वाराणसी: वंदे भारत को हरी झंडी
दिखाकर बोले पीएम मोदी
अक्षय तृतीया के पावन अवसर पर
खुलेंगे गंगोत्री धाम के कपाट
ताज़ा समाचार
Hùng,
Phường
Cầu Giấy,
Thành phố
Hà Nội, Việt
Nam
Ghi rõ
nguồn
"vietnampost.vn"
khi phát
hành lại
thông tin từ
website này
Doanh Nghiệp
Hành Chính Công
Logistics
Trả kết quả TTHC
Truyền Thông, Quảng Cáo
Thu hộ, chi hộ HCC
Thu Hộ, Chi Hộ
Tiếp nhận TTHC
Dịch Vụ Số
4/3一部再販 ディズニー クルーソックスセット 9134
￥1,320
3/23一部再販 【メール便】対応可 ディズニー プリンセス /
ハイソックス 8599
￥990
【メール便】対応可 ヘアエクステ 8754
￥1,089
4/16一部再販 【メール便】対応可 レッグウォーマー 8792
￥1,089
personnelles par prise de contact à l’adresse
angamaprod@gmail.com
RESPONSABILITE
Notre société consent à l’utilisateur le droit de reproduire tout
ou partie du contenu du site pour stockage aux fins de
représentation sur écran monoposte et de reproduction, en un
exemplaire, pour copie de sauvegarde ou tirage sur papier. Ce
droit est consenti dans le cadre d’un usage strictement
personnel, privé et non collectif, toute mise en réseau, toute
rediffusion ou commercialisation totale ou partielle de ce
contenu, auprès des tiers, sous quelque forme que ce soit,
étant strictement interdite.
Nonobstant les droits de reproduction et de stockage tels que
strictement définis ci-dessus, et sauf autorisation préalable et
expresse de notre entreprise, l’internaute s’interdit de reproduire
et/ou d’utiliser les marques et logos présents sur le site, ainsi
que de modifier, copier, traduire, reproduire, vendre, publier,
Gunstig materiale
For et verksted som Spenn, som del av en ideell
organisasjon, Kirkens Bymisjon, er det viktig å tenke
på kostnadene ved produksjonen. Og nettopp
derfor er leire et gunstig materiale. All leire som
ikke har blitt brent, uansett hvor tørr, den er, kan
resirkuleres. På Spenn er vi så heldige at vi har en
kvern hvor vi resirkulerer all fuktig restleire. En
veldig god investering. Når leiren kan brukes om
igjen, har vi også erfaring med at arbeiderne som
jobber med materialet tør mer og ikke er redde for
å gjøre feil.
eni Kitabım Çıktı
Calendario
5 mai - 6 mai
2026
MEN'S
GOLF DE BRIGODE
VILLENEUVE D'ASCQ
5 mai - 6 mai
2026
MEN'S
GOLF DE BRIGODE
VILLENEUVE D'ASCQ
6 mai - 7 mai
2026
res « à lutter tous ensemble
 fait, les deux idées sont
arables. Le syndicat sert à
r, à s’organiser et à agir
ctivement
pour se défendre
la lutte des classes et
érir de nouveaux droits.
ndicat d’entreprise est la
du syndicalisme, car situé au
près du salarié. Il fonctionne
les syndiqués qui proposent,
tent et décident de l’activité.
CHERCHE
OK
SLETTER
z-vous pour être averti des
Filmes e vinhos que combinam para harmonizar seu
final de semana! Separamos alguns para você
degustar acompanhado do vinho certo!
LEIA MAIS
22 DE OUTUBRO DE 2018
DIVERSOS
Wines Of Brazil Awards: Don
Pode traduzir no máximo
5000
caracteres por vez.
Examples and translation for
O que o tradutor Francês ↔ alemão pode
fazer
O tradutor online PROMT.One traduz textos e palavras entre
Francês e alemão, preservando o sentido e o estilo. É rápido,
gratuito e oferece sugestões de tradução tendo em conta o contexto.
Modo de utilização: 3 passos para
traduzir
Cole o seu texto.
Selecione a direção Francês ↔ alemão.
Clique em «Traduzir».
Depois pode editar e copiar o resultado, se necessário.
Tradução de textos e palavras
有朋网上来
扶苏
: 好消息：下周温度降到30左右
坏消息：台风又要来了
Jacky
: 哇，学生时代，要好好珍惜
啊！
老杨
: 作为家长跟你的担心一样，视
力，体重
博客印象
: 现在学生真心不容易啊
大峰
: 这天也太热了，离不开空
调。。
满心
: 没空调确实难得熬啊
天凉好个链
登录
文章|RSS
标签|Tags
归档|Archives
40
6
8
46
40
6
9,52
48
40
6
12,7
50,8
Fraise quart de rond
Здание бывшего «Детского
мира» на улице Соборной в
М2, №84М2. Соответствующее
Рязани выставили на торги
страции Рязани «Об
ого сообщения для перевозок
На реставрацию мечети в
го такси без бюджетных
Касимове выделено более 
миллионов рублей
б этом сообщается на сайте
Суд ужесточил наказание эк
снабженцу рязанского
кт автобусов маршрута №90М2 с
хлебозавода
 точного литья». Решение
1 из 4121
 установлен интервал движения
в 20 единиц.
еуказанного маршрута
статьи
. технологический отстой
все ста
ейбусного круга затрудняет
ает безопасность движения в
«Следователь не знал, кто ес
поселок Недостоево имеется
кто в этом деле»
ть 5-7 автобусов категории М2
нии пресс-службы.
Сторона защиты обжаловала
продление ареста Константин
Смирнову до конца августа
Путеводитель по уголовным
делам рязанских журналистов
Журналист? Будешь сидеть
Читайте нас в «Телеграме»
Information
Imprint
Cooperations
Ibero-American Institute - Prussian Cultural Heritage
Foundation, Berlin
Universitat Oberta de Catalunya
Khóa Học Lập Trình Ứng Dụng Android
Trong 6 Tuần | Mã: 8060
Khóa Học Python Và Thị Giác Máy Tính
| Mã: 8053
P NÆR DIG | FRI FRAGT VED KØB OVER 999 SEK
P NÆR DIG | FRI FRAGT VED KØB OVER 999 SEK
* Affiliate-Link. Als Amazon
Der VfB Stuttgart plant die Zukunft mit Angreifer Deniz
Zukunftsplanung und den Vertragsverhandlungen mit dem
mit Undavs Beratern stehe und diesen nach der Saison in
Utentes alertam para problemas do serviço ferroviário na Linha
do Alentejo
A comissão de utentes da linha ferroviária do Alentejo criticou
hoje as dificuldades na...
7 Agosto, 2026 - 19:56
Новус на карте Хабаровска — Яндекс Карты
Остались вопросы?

WHAT TO PRODUCE: Copy out every one of the lines above, keeping each line's wording, spelling, punctuation and line breaks unchanged.

THE ANSWER:
वाराणसी: वंदे भारत को हरी झंडी
दिखाकर बोले पीएम मोदी
अक्षय तृतीया के पावन अवसर पर
खुलेंगे गंगोत्री धाम के कपाट
ताज़ा समाचार
Hùng,
Phường
Cầu Giấy,
Thành phố
Hà Nội, Việt
Nam
Ghi rõ
nguồn
"vietnampost.vn"
khi phát
hành lại
thông tin từ
website này
Doanh Nghiệp
Hành Chính Công
Logistics
Trả kết quả TTHC
Truyền Thông, Quảng Cáo
Thu hộ, chi hộ HCC
Thu Hộ, Chi Hộ
Tiếp nhận TTHC
Dịch Vụ Số
4/3一部再販 ディズニー クルーソックスセット 9134
￥1,320
3/23一部再販 【メール便】対応可 ディズニー プリンセス /
ハイソックス 8599
￥990
【メール便】対応可 ヘアエクステ 8754
￥1,089
4/16一部再販 【メール便】対応可 レッグウォーマー 8792
￥1,089
personnelles par prise de contact à l’adresse
angamaprod@gmail.com
RESPONSABILITE
Notre société consent à l’utilisateur le droit de reproduire tout
ou partie du contenu du site pour stockage aux fins de
représentation sur écran monoposte et de reproduction, en un
exemplaire, pour copie de sauvegarde ou tirage sur papier. Ce
droit est consenti dans le cadre d’un usage strictement
personnel, privé et non collectif, toute mise en réseau, toute
rediffusion ou commercialisation totale ou partielle de ce
contenu, auprès des tiers, sous quelque forme que ce soit,
étant strictement interdite.
Nonobstant les droits de reproduction et de stockage tels que
strictement définis ci-dessus, et sauf autorisation préalable et
expresse de notre entreprise, l’internaute s’interdit de reproduire
et/ou d’utiliser les marques et logos présents sur le site, ainsi
que de modifier, copier, traduire, reproduire, vendre, publier,
Gunstig materiale
For et verksted som Spenn, som del av en ideell
organisasjon, Kirkens Bymisjon, er det viktig å tenke
på kostnadene ved produksjonen. Og nettopp
derfor er leire et gunstig materiale. All leire som
ikke har blitt brent, uansett hvor tørr, den er, kan
resirkuleres. På Spenn er vi så heldige at vi har en
kvern hvor vi resirkulerer all fuktig restleire. En
veldig god investering. Når leiren kan brukes om
igjen, har vi også erfaring med at arbeiderne som
jobber med materialet tør mer og ikke er redde for
å gjøre feil.
eni Kitabım Çıktı
Calendario
5 mai - 6 mai
2026
MEN'S
GOLF DE BRIGODE
VILLENEUVE D'ASCQ
5 mai - 6 mai
2026
MEN'S
GOLF DE BRIGODE
VILLENEUVE D'ASCQ
6 mai - 7 mai
2026
res « à lutter tous ensemble
 fait, les deux idées sont
arables. Le syndicat sert à
r, à s’organiser et à agir
ctivement
pour se défendre
la lutte des classes et
érir de nouveaux droits.
ndicat d’entreprise est la
du syndicalisme, car situé au
près du salarié. Il fonctionne
les syndiqués qui proposent,
tent et décident de l’activité.
CHERCHE
OK
SLETTER
z-vous pour être averti des
Filmes e vinhos que combinam para harmonizar seu
final de semana! Separamos alguns para você
degustar acompanhado do vinho certo!
LEIA MAIS
22 DE OUTUBRO DE 2018
DIVERSOS
Wines Of Brazil Awards: Don
Pode traduzir no máximo
5000
caracteres por vez.
Examples and translation for
O que o tradutor Francês ↔ alemão pode
fazer
O tradutor online PROMT.One traduz textos e palavras entre
Francês e alemão, preservando o sentido e o estilo. É rápido,
gratuito e oferece sugestões de tradução tendo em conta o contexto.
Modo de utilização: 3 passos para
traduzir
Cole o seu texto.
Selecione a direção Francês ↔ alemão.
Clique em «Traduzir».
Depois pode editar e copiar o resultado, se necessário.
Tradução de textos e palavras
有朋网上来
扶苏
: 好消息：下周温度降到30左右
坏消息：台风又要来了
Jacky
: 哇，学生时代，要好好珍惜
啊！
老杨
: 作为家长跟你的担心一样，视
力，体重
博客印象
: 现在学生真心不容易啊
大峰
: 这天也太热了，离不开空
调。。
满心
: 没空调确实难得熬啊
天凉好个链
登录
文章|RSS
标签|Tags
归档|Archives
40
6
8
46
40
6
9,52
48
40
6
12,7
50,8
Fraise quart de rond
Здание бывшего «Детского
мира» на улице Соборной в
М2, №84М2. Соответствующее
Рязани выставили на торги
страции Рязани «Об
ого сообщения для перевозок
На реставрацию мечети в
го такси без бюджетных
Касимове выделено более 
миллионов рублей
б этом сообщается на сайте
Суд ужесточил наказание эк
снабженцу рязанского
кт автобусов маршрута №90М2 с
хлебозавода
 точного литья». Решение
1 из 4121
 установлен интервал движения
в 20 единиц.
еуказанного маршрута
статьи
. технологический отстой
все ста
ейбусного круга затрудняет
ает безопасность движения в
«Следователь не знал, кто ес
поселок Недостоево имеется
кто в этом деле»
ть 5-7 автобусов категории М2
нии пресс-службы.
Сторона защиты обжаловала
продление ареста Константин
Смирнову до конца августа
Путеводитель по уголовным
делам рязанских журналистов
Журналист? Будешь сидеть
Читайте нас в «Телеграме»
Information
Imprint
Cooperations
Ibero-American Institute - Prussian Cultural Heritage
Foundation, Berlin
Universitat Oberta de Catalunya
Khóa Học Lập Trình Ứng Dụng Android
Trong 6 Tuần | Mã: 8060
Khóa Học Python Và Thị Giác Máy Tính
| Mã: 8053
P NÆR DIG | FRI FRAGT VED KØB OVER 999 SEK
P NÆR DIG | FRI FRAGT VED KØB OVER 999 SEK
* Affiliate-Link. Als Amazon
Der VfB Stuttgart plant die Zukunft mit Angreifer Deniz
Zukunftsplanung und den Vertragsverhandlungen mit dem
mit Undavs Beratern stehe und diesen nach der Saison in
Utentes alertam para problemas do serviço ferroviário na Linha
do Alentejo
A comissão de utentes da linha ferroviária do Alentejo criticou
hoje as dificuldades na...
7 Agosto, 2026 - 19:56
Новус на карте Хабаровска — Яндекс Карты
Остались вопросы?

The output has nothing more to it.